Current federal regulations only require airlines to refund customers these fees if their bags are lost, and the government has no information on how frequently airlines simply keep baggage fees, even when someone’s luggage is significantly delayed. Presently, the only proviso in effect in such cases states that airlines must compensate customers for “reasonable” incidental expenditures they may make while their luggage is delayed.

The proposal also stipulates that airlines would be required to promptly refund passengers for extras like onboard internet access if the carrier fails to supply those services during the flight.

The baggage-fee refund proposal is the first multiple measures being deliberated in the White House, aimed at shielding travelers from some unfair practices currently common among U.S. airlines. A senior DOT official, who spoke with the Associated Press on condition of anonymity, said that President Biden soon plans to sign an executive order putting several such consumer protection regulations into effect. The unnamed official said the move is intended to bolster competition among carriers and give consumers more power.

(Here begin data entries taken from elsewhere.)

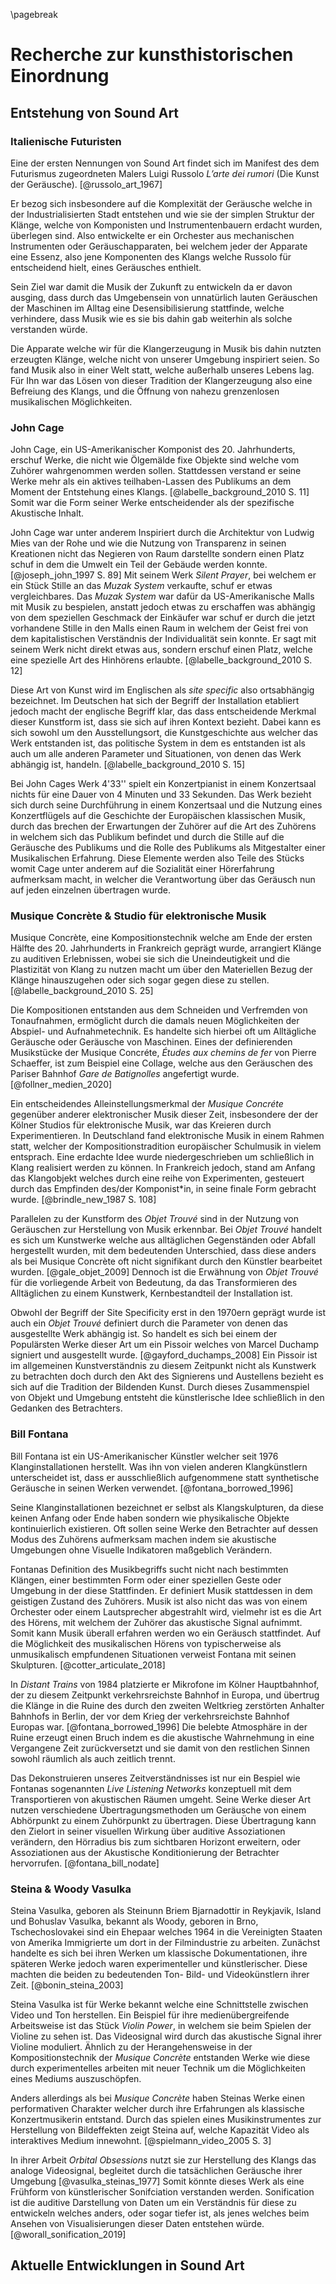 \pagebreak

# Recherche zur kunsthistorischen Einordnung

## Entstehung von Sound Art

### Italienische Futuristen

Eine der ersten Nennungen von Sound Art findet sich im Manifest des dem Futurismus zugeordneten Malers Luigi Russolo *L’arte dei rumori* (Die Kunst der Geräusche). [@russolo_art_1967]

Er bezog sich insbesondere auf die Komplexität der Geräusche welche in der Industrialisierten Stadt entstehen und wie sie der simplen Struktur der Klänge, welche von Komponisten und Instrumentenbauern erdacht wurden, überlegen sind. Also entwickelte er ein Orchester aus mechanischen Instrumenten oder Geräuschapparaten, bei welchem jeder der Apparate eine Essenz, also jene Komponenten des Klangs welche Russolo für entscheidend hielt, eines Geräusches enthielt.

Sein Ziel war damit die Musik der Zukunft zu entwickeln da er davon ausging, dass durch das Umgebensein von unnatürlich lauten Geräuschen der Maschinen im Alltag eine Desensibilisierung stattfinde, welche verhindere, dass Musik wie es sie bis dahin gab weiterhin als solche verstanden würde.

Die Apparate welche wir für die Klangerzeugung in Musik bis dahin nutzten erzeugten Klänge, welche nicht von unserer Umgebung inspiriert seien. So fand Musik also in einer Welt statt, welche außerhalb unseres Lebens lag. Für Ihn war das Lösen von dieser Tradition der Klangerzeugung also eine Befreiung des Klangs, und die Öffnung von nahezu grenzenlosen musikalischen Möglichkeiten.

### John Cage

John Cage, ein US-Amerikanischer Komponist des 20. Jahrhunderts, erschuf  Werke, die nicht wie Ölgemälde fixe Objekte sind welche vom Zuhörer wahrgenommen werden sollen. Stattdessen verstand er seine Werke mehr als ein aktives teilhaben-Lassen des Publikums an dem Moment der Entstehung eines Klangs. [@labelle_background_2010 S. 11] Somit war die Form seiner Werke entscheidender als der spezifische Akustische Inhalt. 

John Cage war unter anderem Inspiriert durch die Architektur von Ludwig Mies van der Rohe und wie die Nutzung von Transparenz in seinen Kreationen nicht das Negieren von Raum darstellte sondern einen Platz schuf in dem die Umwelt ein Teil der Gebäude werden konnte. [@joseph_john_1997 S. 89] Mit seinem Werk *Silent Prayer*, bei welchem er ein Stück Stille an das *Muzak System* verkaufte, schuf er etwas vergleichbares. Das *Muzak System* war dafür da US-Amerikanische Malls mit Musik zu bespielen, anstatt jedoch etwas zu erschaffen was abhängig von dem speziellen Geschmack der Einkäufer war schuf er durch die jetzt vorhandene Stille in den Malls einen Raum in welchem der Geist frei von dem kapitalistischen Verständnis der Individualität sein konnte. Er sagt mit seinem Werk nicht direkt etwas aus, sondern erschuf einen Platz, welche eine spezielle Art des Hinhörens erlaubte. [@labelle_background_2010 S. 12]

Diese Art von Kunst wird im Englischen als *site specific* also ortsabhängig bezeichnet. Im Deutschen hat sich der Begriff der Installation etabliert jedoch macht der englische Begriff klar, das dass entscheidende Merkmal dieser Kunstform ist, dass sie sich auf ihren Kontext bezieht. Dabei kann es sich sowohl um den Ausstellungsort, die Kunstgeschichte aus welcher das Werk entstanden ist, das politische System in dem es entstanden ist als auch um alle anderen Parameter und Situationen, von denen das Werk abhängig ist, handeln. [@labelle_background_2010 S. 15]

Bei John Cages Werk 4'33'' spielt ein Konzertpianist in einem Konzertsaal nichts für eine Dauer von 4 Minuten und 33 Sekunden. Das Werk bezieht sich durch seine Durchführung in einem Konzertsaal und die Nutzung eines Konzertflügels auf die Geschichte der Europäischen klassischen Musik, durch das brechen der Erwartungen der Zuhörer auf die Art des Zuhörens in welchem sich das Publikum befindet und durch die Stille auf die Geräusche des Publikums und die Rolle des Publikums als Mitgestalter einer Musikalischen Erfahrung. Diese Elemente werden also Teile des Stücks womit Cage unter anderem auf die Sozialität einer Hörerfahrung aufmerksam macht, in welcher die Verantwortung über das Geräusch nun auf jeden einzelnen übertragen wurde.

### Musique Concrète & Studio für elektronische Musik

Musique Concrète, eine Kompositionstechnik welche am Ende der ersten Hälfte des 20. Jahrhunderts in Frankreich geprägt wurde, arrangiert Klänge zu auditiven Erlebnissen, wobei sie sich die Uneindeutigkeit  und die Plastizität von Klang zu nutzen macht um über den Materiellen Bezug der Klänge hinauszugehen oder sich sogar gegen diese zu stellen. [@labelle_background_2010 S. 25]

Die Kompositionen entstanden aus dem Schneiden und Verfremden von Tonaufnahmen, ermöglicht durch die damals neuen Möglichkeiten der Abspiel- und Aufnahmetechnik. Es handelte sich hierbei oft um Alltägliche Geräusche oder Geräusche von Maschinen. Eines der definierenden Musikstücke der Musique Concréte, *Études aux chemins de fer* von Pierre Schaeffer, ist zum Beispiel eine Collage, welche aus den Geräuschen des Pariser Bahnhof *Gare de Batignolles* angefertigt wurde. [@follner_medien_2020]

Ein entscheidendes Alleinstellungsmerkmal der *Musique Concréte* gegenüber anderer elektronischer Musik dieser Zeit, insbesondere der der Kölner Studios für elektronische Musik, war das Kreieren durch Experimentieren. In Deutschland fand elektronische Musik in einem Rahmen statt, welcher der Kompositionstradition europäischer Schulmusik in vielem entsprach. Eine erdachte Idee wurde niedergeschrieben um schließlich in Klang realisiert werden zu können. In Frankreich jedoch, stand am Anfang das Klangobjekt welches durch eine reihe von Experimenten, gesteuert durch das Empfinden des/der Komponist*in, in seine finale Form gebracht wurde. [@brindle_new_1987 S. 108]

Parallelen zu der Kunstform des *Objet Trouvé* sind in der Nutzung von Geräuschen zur Herstellung von Musik erkennbar. Bei *Objet Trouvé* handelt es sich um Kunstwerke welche aus alltäglichen Gegenständen oder Abfall hergestellt wurden, mit dem bedeutenden Unterschied, dass diese anders als bei Musique Concrète oft nicht signifikant durch den Künstler bearbeitet wurden. [@gale_objet_2009] Dennoch ist die Erwähnung von *Objet Trouvé* für die vorliegende Arbeit von Bedeutung, da das Transformieren des Alltäglichen zu einem Kunstwerk, Kernbestandteil der Installation ist.

Obwohl der Begriff der Site Specificity erst in den 1970ern geprägt wurde ist auch ein *Objet Trouvé* definiert durch die Parameter von denen das ausgestellte Werk abhängig ist. So handelt es sich bei einem der Populärsten Werke dieser Art um ein Pissoir welches von Marcel Duchamp signiert und ausgestellt wurde. [@gayford_duchamps_2008] Ein Pissoir ist im allgemeinen Kunstverständnis zu diesem Zeitpunkt nicht als Kunstwerk zu betrachten doch durch den Akt des Signierens und Austellens bezieht es sich auf die Tradition der Bildenden Kunst. Durch dieses Zusammenspiel von Objekt und Umgebung entsteht die künstlerische Idee schließlich in den Gedanken des Betrachters.

### Bill Fontana

Bill Fontana ist ein US-Amerikanischer Künstler welcher seit 1976 Klanginstallationen herstellt. Was ihn von vielen anderen Klangkünstlern unterscheidet ist, dass er ausschließlich aufgenommene statt synthetische Geräusche  in seinen Werken verwendet. [@fontana_borrowed_1996] 

Seine Klanginstallationen bezeichnet er selbst als Klangskulpturen, da diese keinen Anfang oder Ende haben sondern wie physikalische Objekte kontinuierlich existieren. Oft sollen seine Werke den Betrachter auf dessen Modus des Zuhörens aufmerksam machen indem sie akustische Umgebungen ohne Visuelle Indikatoren maßgeblich Verändern. 

Fontanas Definition des Musikbegriffs sucht nicht nach bestimmten Klängen, einer bestimmten Form oder einer speziellen Geste oder Umgebung in der diese Stattfinden. Er definiert Musik stattdessen in dem geistigen Zustand des Zuhörers. Musik ist also nicht das was von einem Orchester oder einem Lautsprecher abgestrahlt wird, vielmehr ist es die Art des Hörens, mit welchem der Zuhörer das akustische Signal aufnimmt. Somit kann Musik überall erfahren werden wo ein Geräusch stattfindet. Auf die Möglichkeit des musikalischen Hörens von typischerweise als unmusikalisch empfundenen  Situationen verweist Fontana mit seinen Skulpturen. [@cotter_articulate_2018]

In *Distant Trains* von 1984 platzierte er Mikrofone im Kölner Hauptbahnhof, der zu diesem Zeitpunkt verkehrsreichste Bahnhof in Europa, und übertrug die Klänge in die Ruine des durch den zweiten Weltkrieg zerstörten Anhalter Bahnhofs in Berlin, der vor dem Krieg der verkehrsreichste Bahnhof Europas war. [@fontana_borrowed_1996]  Die belebte Atmosphäre in der Ruine erzeugt einen Bruch indem es die akustische Wahrnehmung in eine Vergangene Zeit zurückversetzt und sie damit von den restlichen Sinnen sowohl räumlich als auch zeitlich trennt. 

Das Dekonstruieren unseres Zeitverständnisses ist nur ein Bespiel wie Fontanas sogenannten *Live Listening Networks* konzeptuell mit dem Transportieren von akustischen Räumen umgeht. Seine Werke dieser Art nutzen verschiedene Übertragungsmethoden um Geräusche von einem Abhörpunkt zu einem Zuhörpunkt zu übertragen. Diese Übertragung kann den Zielort in seiner visuellen Wirkung über auditive Assoziationen verändern, den Hörradius bis zum sichtbaren Horizont erweitern, oder Assoziationen aus der Akustische Konditionierung der Betrachter hervorrufen. [@fontana_bill_nodate]



### Steina & Woody Vasulka

Steina Vasulka, geboren als Steinunn Briem Bjarnadottir in Reykjavik, Island und Bohuslav Vasulka, bekannt als Woody, geboren in Brno, Tschechoslovakei sind ein Ehepaar welches 1964 in die Vereinigten Staaten von Amerika Immigrierte um dort in der Filmindustrie zu arbeiten. Zunächst handelte es sich bei ihren Werken um klassische Dokumentationen, ihre späteren Werke jedoch waren experimenteller und künstlerischer. Diese machten die beiden zu bedeutenden Ton- Bild- und Videokünstlern ihrer Zeit. [@bonin_steina_2003]

Steina Vasulka ist für Werke bekannt welche eine Schnittstelle zwischen Video und Ton herstellen. Ein Beispiel für ihre medienübergreifende Arbeitsweise ist das Stück *Violin Power*, in welchem sie beim Spielen der Violine zu sehen ist. Das Videosignal wird durch das akustische Signal ihrer Violine moduliert. Ähnlich zu der Herangehensweise in der Kompositionstechnik der *Musique Concrète* entstanden Werke wie diese durch experimentelles arbeiten mit neuer Technik um die Möglichkeiten eines Mediums auszuschöpfen. 

Anders allerdings als bei  *Musique Concrète* haben Steinas Werke einen performativen Charakter welcher durch ihre Erfahrungen als klassische Konzertmusikerin entstand. Durch das spielen eines Musikinstrumentes zur Herstellung von Bildeffekten zeigt Steina auf, welche Kapazität Video als interaktives Medium innewohnt. [@spielmann_video_2005 S. 3] 

In ihrer Arbeit  *Orbital Obsessions* nutzt sie zur Herstellung des Klangs das analoge Videosignal, begleitet durch die tatsächlichen Geräusche ihrer Umgebung [@vasulka_steinas_1977] Somit könnte dieses Werk als eine Frühform von künstlerischer Sonifciation verstanden werden. Sonification ist die auditive Darstellung von Daten um ein Verständnis für diese zu entwickeln welches anders, oder sogar tiefer ist, als jenes welches beim Ansehen von Visualisierungen dieser Daten entstehen würde. [@worall_sonification_2019]



## Aktuelle Entwicklungen in Sound Art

Executive Director of consumer organization Travel Fairness Now, Kurt Ebenhoch, called the bag-fee refund proposal, “one consumer-friendly item in a long list requiring DOT action. He considers the top priorities in regulating airlines to be the enforcement of refunds on pandemic-related flight cancellations, stronger rules entitling families with small children to sit together without being charged extra and requiring more transparency among airlines about fares and flight schedule.

John Breyault, a vice president with the National Consumer League, observed that new Transportation Secretary Pete Buttigieg seems more concerned with consumer issues than his predecessor in the Trump administration, though he’d prefer to see the Biden administration acting faster.

“The proof will be in the pudding whether this DOT will make consumer protection a real priority after four years of benign neglect, at best, and active regulatory sabotage, at worst,” said Breyault.